5. Database Design Optimization
We pay attention to the modeling paradigm for traditional database design to avoid data redundancy and lead to dirty data. However, in our actual application, we need to use rules of the third paradigm according to the situation. For data that frequently needs to appear in multiple places, for applications related to users, topics, and replies such as a forum, if we separate users from topics and replies, you need to perform a joint query on the user table and topic table or reply table every time you query an article or reply. If the data volume is small, the performance of the joint query is acceptable, if the table is larger than 3, 4, and more than 100,000 of the data, the join query speed will be slower. This paradigm needs to be implemented, but we still need to design our tables based on the situation, so as to reach a compromise between performance and good design.
Other words:
1. We recommend that you perform database operations in a hierarchical manner. There are at least two layers: the logical layer of database operations and the cache layer of databases. Considering this from the very beginning, we can easily divide and deploy databases and expand database/table sharding in the future.

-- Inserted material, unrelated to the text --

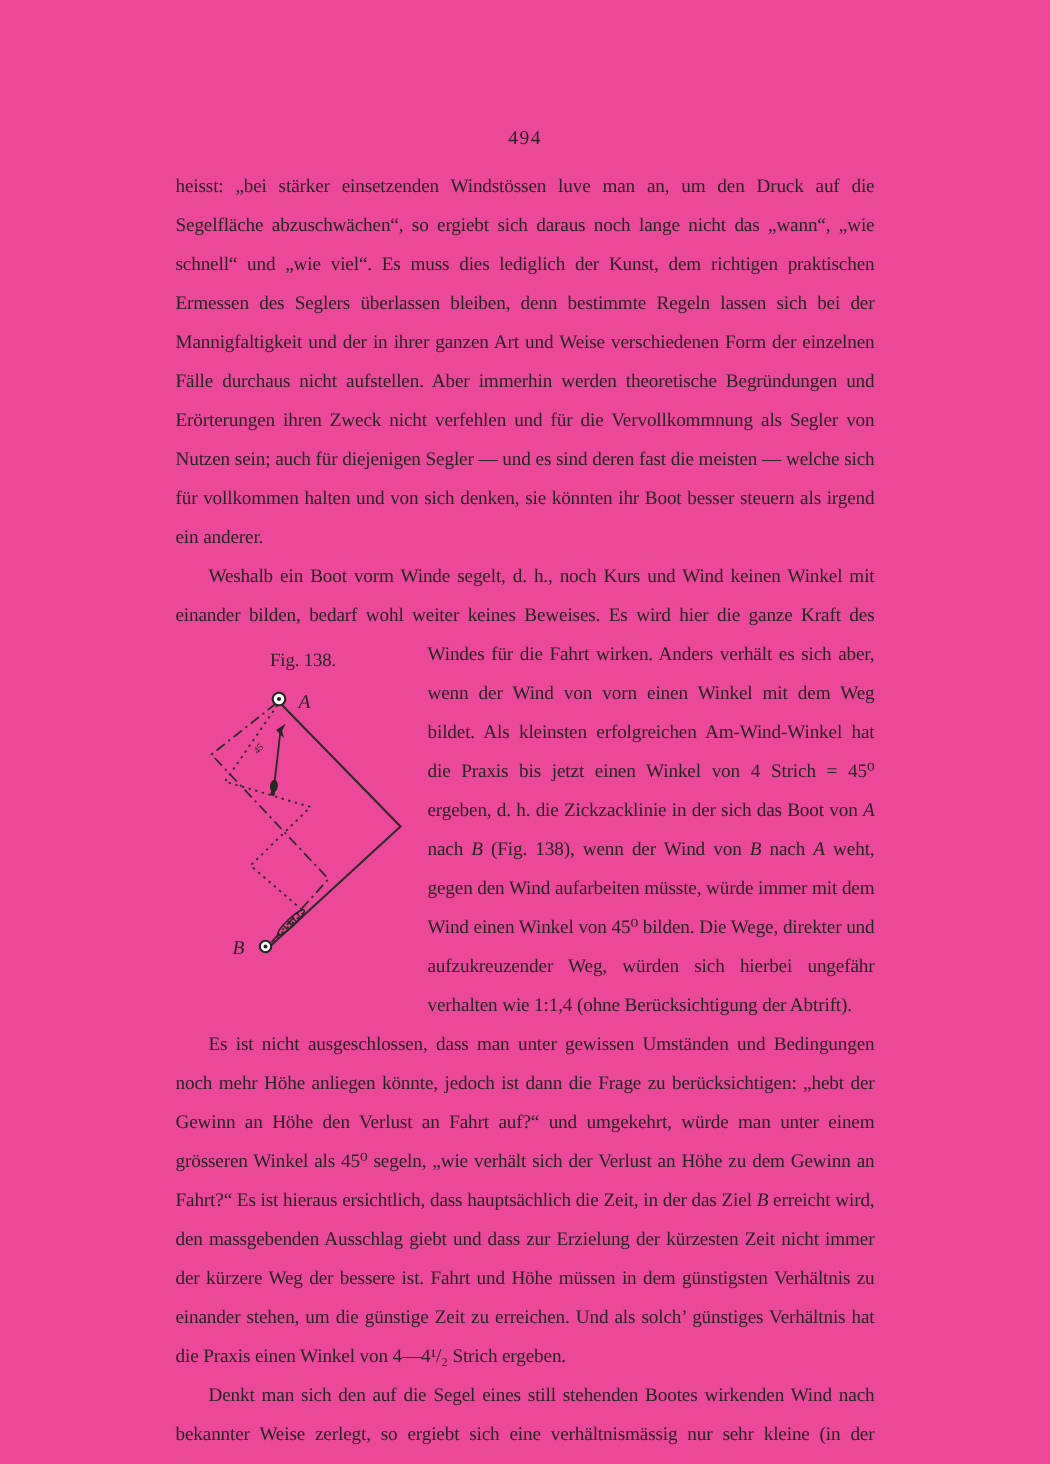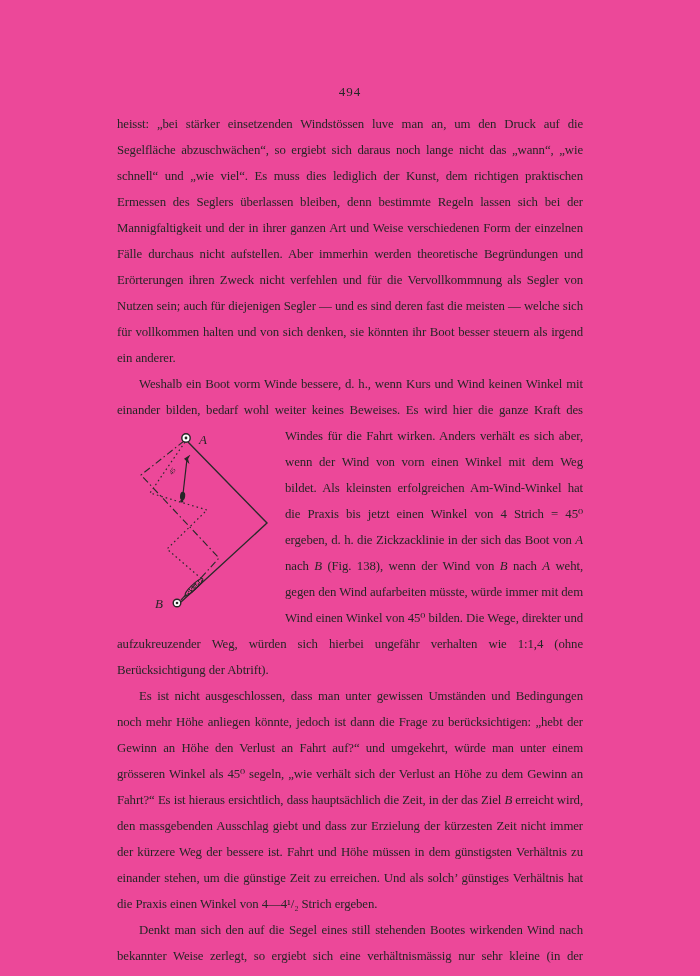"Weshalb ein Boot vorm Winde" span { text: bessere, d. h., wenn -> segelt, d. h., noch }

2. Added MySQL monitoring, monitored MySQL slow query logs, and monitored MySQL requests.
3. Select the MySQL storage engine as needed.
MyISAM has a high read/write speed. However, because the table is locked, you cannot perform fast read and write at the same time.
InnoDB supports transactions and provides row-level locks. However, to use transactions, the tablespace is large and full-text indexing is not supported.
Heap puts the table into the memory, which is suitable for situations where the table is small and requires frequent operations, such as user information. It reads and writes quickly but is not persistent. You need to write your own tools to make it persistent.
4. Some MySQL server status detection commands
Show slave status: the master-slave synchronization is displayed.
Show [full] processlist
Show status: displays various MySQL Server requests.